DATA IN THIS EXERCISE
┄┄┄┄┄┄┄┄┄┄┄┄┄┄┄┄┄┄┄┄

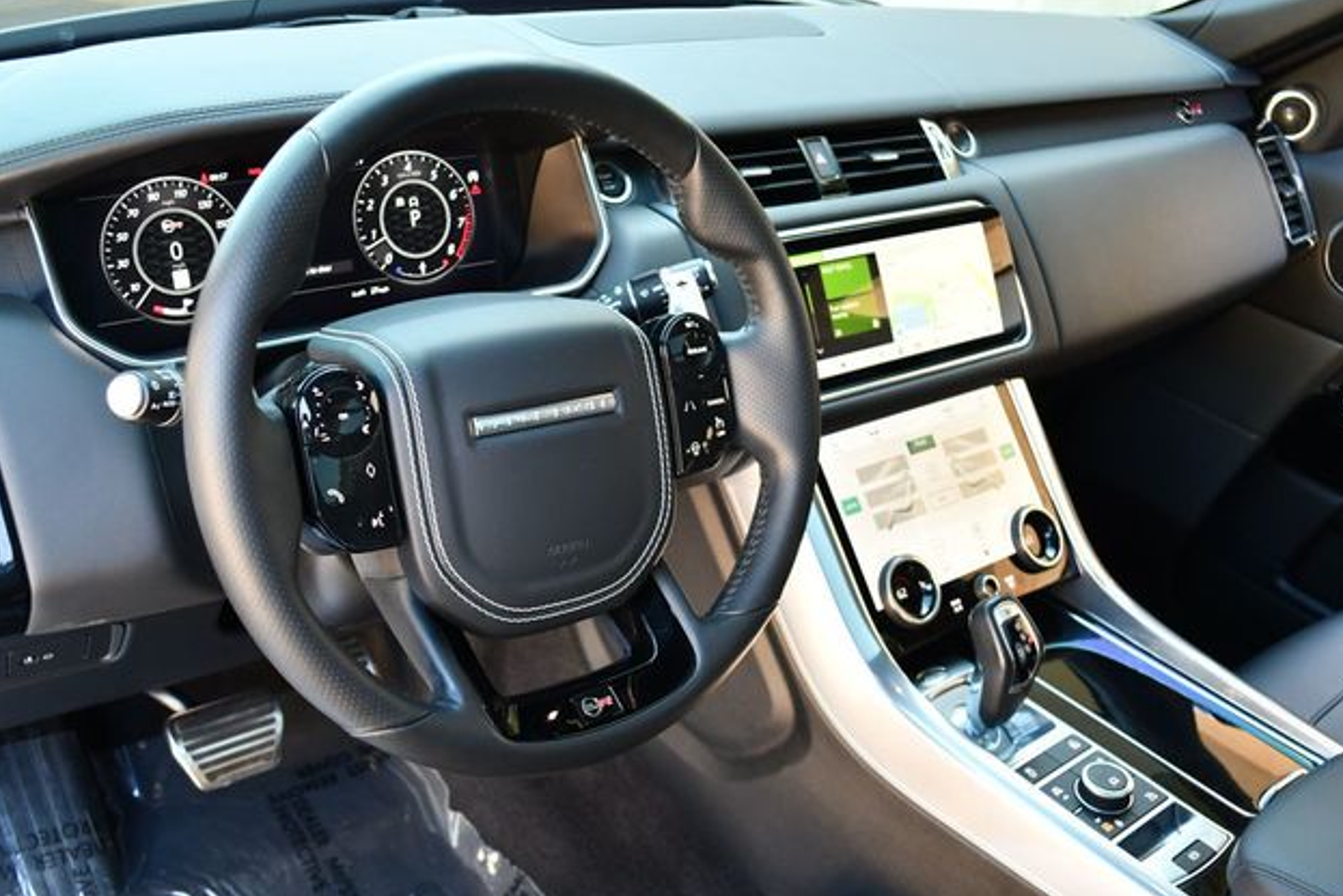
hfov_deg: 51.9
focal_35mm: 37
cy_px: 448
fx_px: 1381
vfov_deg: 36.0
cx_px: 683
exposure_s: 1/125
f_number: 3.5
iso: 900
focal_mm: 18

┄┄┄┄┄┄┄┄┄┄┄┄┄┄┄┄┄┄┄┄

YOUR TASK
Output the entries verbatim but drop the images.

WRITTEN SOLUTION
hfov_deg: 51.9
focal_35mm: 37
cy_px: 448
fx_px: 1381
vfov_deg: 36.0
cx_px: 683
exposure_s: 1/125
f_number: 3.5
iso: 900
focal_mm: 18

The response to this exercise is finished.